Hi Polycount forum,
I am modeling a tent. In Unreal, I want to animate the fabric, but my problem is that I don’t know how to model this shape since I’ve never made a form like this before and I also plan to add a small amount of thickness to the cloth. I’d appreciate any help with this. Will the topology I sketched in red work?
I want the tent’s fabric to have some subtle movement as well, and I’m open to any suggestions on how to achieve it.
Thank you in advance



Replies
Assuming this is the intention, I would suggest pre-baking the animation into bones, and using skinning to animate the meshes. This is highly performant, but not interactive.
To do this you could create the initial mesh using a cloth simulation tool like Marvelous Designer. Which will give you natural-looking creases and draping.
Then you could animate some bones to replicate wind-like behavior, and weight the vertices to the bones.
Do you have some reference video of what you're aiming to achieve? Super-essential I think, to guide you towards something that looks good.
I'm not endorsing this product, but there are some nice animated GIFs of tent fabric here: https://backercrew.com/skynest-ultralight-hammock-tent-all-in-one-quick-setup/
Along the lines of the suggestions from the Great Eric, and considering that the goal is an actual game asset for UE, then simply start by modeling a first version of the final polygon game asset of the tent at rest.

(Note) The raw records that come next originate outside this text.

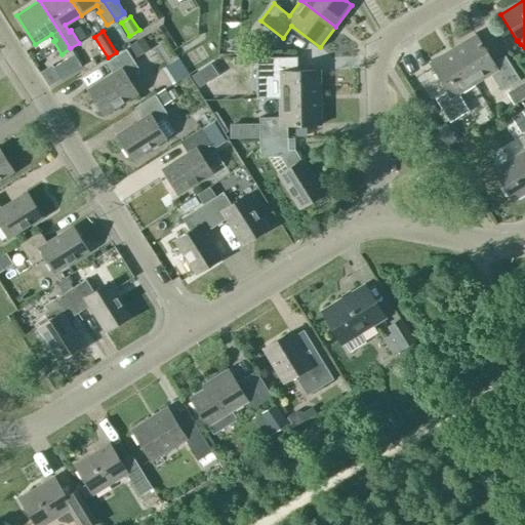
[(475,34),(451,48),(474,83),(489,74),(500,91),(520,79),(506,55),(493,64),(475,34)]
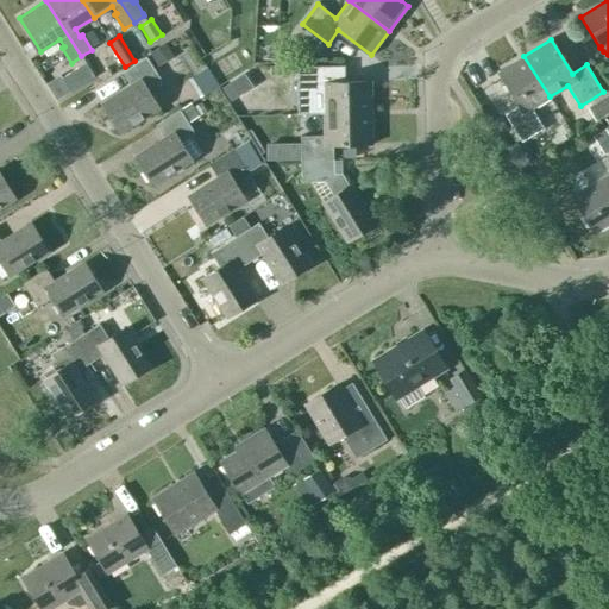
[(149,52),(157,67),(174,56),(165,43),(149,52)]
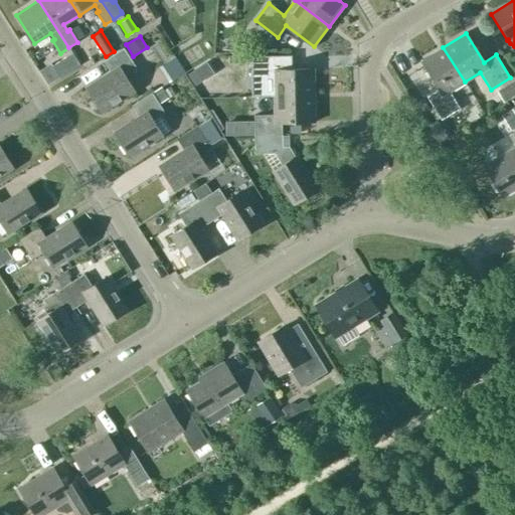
[(443,47),(420,61),(439,91),(427,98),(443,121),(460,109),(450,92),(465,81),(443,47)]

Garment making tools may be useful to an extent since they would generate some nicely evenly distributed tris or quads, but given that you are making a mere tent this is not really needed - just model things manually and keep things even, at least for a first version.
Then, get that first static version in game (perhaps with temporary UVs as that wouldn't hurt) and :
- After observing it for a while, start thinking about your course of action for the modeling of final version (like whether or not you need baked details, establishing the overall level of detail that you actually need, and anything else of that nature). You could also try to see how far you can take this first model with clever texturing alone. My bet would be that it would take you 90% there.
- Then, start experimenting with the many animation/dynamics tools at your disposal : like pre-baking the animation (either as Alembic vertex motion, or as a simulation baked onto bone clusters as suggested above) or creating said vertex animations either by hand or by sim ; but also exploring what the in-engine tools can do (cloth sim applied to certain regions of vertices, vertex shader node in the material for subtle sway, and so on).
- And then start worrying about the final asset once you reach a decision on all of the above.
In other words : get your full tech stack locked first and foremost, on a temporary asset that doesn't even necessarily need to look like your final.
IMHO your most reasonnable course of action is probably to just run a sim on your final low (in Blender) and bake that to vertex animation for export. Hence zero calculation on the engine, just playback, therefore no bottleneck for performance. But if you just need some very subtle sway, then a mere vertex motion on the material (maked by vertex colors) would be more than enough.
Here's a scene from Ground Zeroes (an exceptionally well optimized game with great performance and still looking fantastic today). I bet that the these tarps moving under the storm are either fully pre-baked as vertex animation, and/or using some clever (but very lightweight) vertex shader for noise (at the 13mins mark).